Managing your SQL Log files
Part 2, covering how the transaction log is affected by the recovery model and how it affects data loss, is now out
OK, everyone who has put some thought into the setup of their transaction log
file, please raise your hand...

...I thought so.
The sad truth is that there are very few people who think through the log
files for their production systems - often with dramatic results. Each and
every single SQL Server database has both a data file and a log file, both of
which serve an important function. The data file stores the actual data in the
database whilst the log file stores all changes made to the data stored in the
data file. Why? What is the purpose of storing (basically) the same
information twice?
why do we need a log file?
Log files help satisfy the ACID requirements of RDBMS's. Just
about every command that gets issued against your database is stored in the log
file (there are some exceptions). Some clarification: Every command you issue
stores the following in the log file:
- The start time for the transaction
- Before and after images of the data
- Whether each transaction was committed or not
- All allocation changes to database pages
- As well as a few other things...
Why? I mean, what is the point? OK, example time. You are a DBA responsible
for maintaining a line of business database. Being the conscientious DBA you
are, you have scheduled regular full backups - twice a day in fact! Now, image
a situation where 3 minutes and 12 seconds before a backup is scheduled to run
some twit of a developer forgets to put a where clause in his update statement
(or you get a torn page or something, anything bad). What do you do?

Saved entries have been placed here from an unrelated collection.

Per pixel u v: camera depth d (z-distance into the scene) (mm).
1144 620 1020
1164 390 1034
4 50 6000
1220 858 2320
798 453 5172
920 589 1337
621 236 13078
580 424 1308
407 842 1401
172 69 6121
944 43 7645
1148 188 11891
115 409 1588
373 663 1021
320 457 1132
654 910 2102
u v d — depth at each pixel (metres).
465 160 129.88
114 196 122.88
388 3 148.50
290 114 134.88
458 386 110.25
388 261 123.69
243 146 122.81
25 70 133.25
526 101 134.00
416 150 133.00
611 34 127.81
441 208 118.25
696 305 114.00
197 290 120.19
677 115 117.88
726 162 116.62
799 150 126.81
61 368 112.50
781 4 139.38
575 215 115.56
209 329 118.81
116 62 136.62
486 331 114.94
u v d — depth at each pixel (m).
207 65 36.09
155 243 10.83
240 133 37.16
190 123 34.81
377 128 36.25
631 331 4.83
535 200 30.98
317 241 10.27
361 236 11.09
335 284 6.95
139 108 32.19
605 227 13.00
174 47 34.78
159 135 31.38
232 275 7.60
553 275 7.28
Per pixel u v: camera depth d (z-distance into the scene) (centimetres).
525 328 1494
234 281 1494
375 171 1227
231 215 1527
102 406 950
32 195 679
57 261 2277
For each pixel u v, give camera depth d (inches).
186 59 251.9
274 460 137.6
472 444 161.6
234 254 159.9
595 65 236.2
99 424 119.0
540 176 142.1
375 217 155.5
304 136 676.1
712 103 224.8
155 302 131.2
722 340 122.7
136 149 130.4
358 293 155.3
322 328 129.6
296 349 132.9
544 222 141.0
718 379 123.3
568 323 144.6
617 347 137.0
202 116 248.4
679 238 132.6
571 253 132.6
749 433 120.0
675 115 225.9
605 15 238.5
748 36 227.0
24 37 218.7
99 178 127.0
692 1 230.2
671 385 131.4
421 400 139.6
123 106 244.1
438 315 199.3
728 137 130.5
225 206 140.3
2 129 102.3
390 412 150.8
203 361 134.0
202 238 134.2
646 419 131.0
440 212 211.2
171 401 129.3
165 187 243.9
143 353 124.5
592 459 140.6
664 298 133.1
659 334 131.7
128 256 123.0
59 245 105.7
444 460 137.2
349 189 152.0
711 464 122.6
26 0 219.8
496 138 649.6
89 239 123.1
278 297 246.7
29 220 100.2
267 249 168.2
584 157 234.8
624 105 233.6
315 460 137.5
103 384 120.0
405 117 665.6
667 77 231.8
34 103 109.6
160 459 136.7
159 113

I'm going to assume that the developers transaction has been committed.
First and foremost, you decide to restore your last full backup... from a full
half day ago. Doing well so far, but where do you get the rest of the days
transactions from? The transaction log file, of course! After you've restored
your latest backup you can roll the transaction log forward to recover the rest
of your transactions meaning that even though your most up to date backup was
out of date, you haven't lost anything. True story!
how does it work?
The reason this works is very simple. SQL Server does not commit any changes
to the data file unless they have been committed to the log file first. This
ensures that no matter what happens, no data is written to disk without there
being a record in the transaction log. This is known as a Write Ahead Log
(WAL). The process behind WALing works as follows: SQL maintains a cache of
data pages which are to be read or updated. Whenever data is modified, the
cache is modified NOT the physical data file. The modification is only written
to the physical file once a checkpoint is reached or SQL needs to use the cache
for something else. Every modification results in an entry in the transaction
log. The transaction log entry is written to disk BEFORE the data
modification. If it were to happen the other way around, the data modification
could create a transaction which you could not roll back from.
In this way, you have a guaranteed source of data as well as an exact plan of
how to get there unless you mess your backups and checkpoints up... which brings
us to the next point:
"my log file is too large!"
The most common complaint regarding log files is "My log file is too large!"
Granted, this is a problem, and I'm fairly sure many of you have already
experience this problem, but I'm willing to bet that this has become a problem
due to the way you've decided to manage your log file. If you've left your
database setup to someone who doesn't understand how log files work you are
almost guaranteed to have this problem.
As mentioned before, log files are used to store a history of all
transactions that have been performed against your database. Straight away you
would think this would cause a problem. A record of every single transaction?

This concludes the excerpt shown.